Jim Gaffigan voice Hot Pockets!! Lol, seriously, cook real food. If it comes out of your body undigested, either chew more, or avoid eating it. Bell peppers don't get digested by my guts, but, it's not for lack of trying. Tablespoons of coconut oil at a time aren't pretty in the aftermath for me, so I scale it down and use animal fat. Guts are a tricky business, especially if you're like me, and you've been unintentionally tearing them up with wheat, or, rather intentionally living of of beer for a long time. If you can't re-create it at home without a chemistry set, give that food a pass.
Paleo is MUCH more about 'reenactment' that about what isi 'optimal'.
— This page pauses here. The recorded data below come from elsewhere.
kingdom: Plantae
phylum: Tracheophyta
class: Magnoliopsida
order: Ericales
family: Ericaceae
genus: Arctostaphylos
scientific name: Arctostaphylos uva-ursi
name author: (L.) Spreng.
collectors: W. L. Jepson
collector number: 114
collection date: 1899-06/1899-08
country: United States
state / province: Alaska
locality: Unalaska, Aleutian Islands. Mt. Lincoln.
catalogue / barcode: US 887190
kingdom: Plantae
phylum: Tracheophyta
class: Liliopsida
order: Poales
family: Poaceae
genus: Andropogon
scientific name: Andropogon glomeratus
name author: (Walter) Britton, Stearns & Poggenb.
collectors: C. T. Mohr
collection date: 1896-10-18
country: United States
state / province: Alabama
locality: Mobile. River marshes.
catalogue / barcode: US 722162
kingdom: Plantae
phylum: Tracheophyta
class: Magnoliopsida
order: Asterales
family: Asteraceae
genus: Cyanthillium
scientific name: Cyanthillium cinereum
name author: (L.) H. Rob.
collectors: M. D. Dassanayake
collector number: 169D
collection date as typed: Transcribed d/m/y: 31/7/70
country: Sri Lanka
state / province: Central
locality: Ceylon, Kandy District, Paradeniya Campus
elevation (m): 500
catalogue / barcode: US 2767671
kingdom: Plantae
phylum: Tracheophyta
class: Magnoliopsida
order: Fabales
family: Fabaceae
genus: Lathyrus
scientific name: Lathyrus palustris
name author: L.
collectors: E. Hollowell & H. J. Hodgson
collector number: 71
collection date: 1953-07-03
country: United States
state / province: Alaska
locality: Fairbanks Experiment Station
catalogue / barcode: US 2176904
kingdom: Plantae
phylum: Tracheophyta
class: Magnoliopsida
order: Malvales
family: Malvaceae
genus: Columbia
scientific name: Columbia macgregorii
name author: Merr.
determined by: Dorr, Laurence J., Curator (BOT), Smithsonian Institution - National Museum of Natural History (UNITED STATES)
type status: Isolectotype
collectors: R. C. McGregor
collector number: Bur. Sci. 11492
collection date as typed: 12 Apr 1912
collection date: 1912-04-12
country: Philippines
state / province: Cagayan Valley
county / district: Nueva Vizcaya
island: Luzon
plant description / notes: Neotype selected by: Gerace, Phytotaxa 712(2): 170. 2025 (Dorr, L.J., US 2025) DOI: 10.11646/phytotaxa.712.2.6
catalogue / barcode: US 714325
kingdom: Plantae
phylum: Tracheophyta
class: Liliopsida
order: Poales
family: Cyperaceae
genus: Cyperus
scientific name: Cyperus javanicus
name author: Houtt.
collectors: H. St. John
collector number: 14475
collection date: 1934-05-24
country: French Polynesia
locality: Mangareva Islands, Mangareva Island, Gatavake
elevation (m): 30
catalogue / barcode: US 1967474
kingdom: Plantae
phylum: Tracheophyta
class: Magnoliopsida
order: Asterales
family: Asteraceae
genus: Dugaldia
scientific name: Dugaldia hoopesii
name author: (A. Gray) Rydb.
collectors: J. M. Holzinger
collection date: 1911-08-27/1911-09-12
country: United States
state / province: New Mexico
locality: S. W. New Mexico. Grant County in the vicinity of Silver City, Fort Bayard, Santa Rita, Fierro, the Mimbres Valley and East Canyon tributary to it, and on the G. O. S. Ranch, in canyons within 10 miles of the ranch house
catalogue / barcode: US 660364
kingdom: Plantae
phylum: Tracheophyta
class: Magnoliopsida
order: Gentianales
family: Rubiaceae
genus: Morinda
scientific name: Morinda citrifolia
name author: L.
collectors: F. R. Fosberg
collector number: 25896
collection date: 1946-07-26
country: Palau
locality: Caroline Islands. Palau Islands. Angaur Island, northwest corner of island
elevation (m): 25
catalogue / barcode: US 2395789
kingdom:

What is 'optimal' anyway?!?! And before you answer that, are we talking about a 12hr a day 300lber sitting in an office chair where the longest walk of the day is from the car to the elevator or are we talking about the marathon runner? or the crossfit 5x a week/powerlifter/black belt/police officer?
Rest assured, 'cavemen' of the paleolithic time period consumed animals. And lots of them. They ate the same meals over and over and over and over and over and over and over and over and over and over and over and over and over and over again. How much time do you think was spent hunting down a cabbage??? vs hunting down a rat/rabbit/fox/deer/whatever 4 legged creature??? Im pretty sure the deer pays off 10,000-1 vs a cabbage.
That being said, what IS there for us to eat? Not a whole heck of a lot. 99% of meat sold in America is grain fed garbage that is as paleo as HFCS 'honey' or hydrogenated vegetable oils. Edible leafy vegetables are coated in pesticide and fungicide and god knows what else.
That pretty much leaves grass fed food and organic veggies, and don't forget road kill.
Road Kill. FTW
Where I live I have an entire ocean with one of the highest diversities of species available to me right here in the immediate area. There are shellfish, bony fish, sharks, sea urchins, squids, squishy things (squirts, cucumbers), spiny lobster, snails, kelp, sea mammals. On land there are various small mammals, deer, bear, wild turkeys, wild pigs, band tail pigeons, quail, other birds. There are lots of fresh greens to be had in spring, things gone to seed in summer, cherries in September, acorns in fall. There are wild prunus fruits in fall, yucca, elderberries and further inland are agave in spring and early summer. In winter there are wild mushrooms. There are lots of aromatic herbs. There's nary a pepper, tomato, potato, quart of milk, grain or sweet fruit to be found. Yet the native peoples of this area had one of the highest standards of living for Native Americans.
"But if you think early humans didn't learn that some things were poisonous and that they merrily ate every plant they came across then I'd wager you're mistaken." Where did you get that from? You infer so much from other people's responses that are just wild misinterpretations.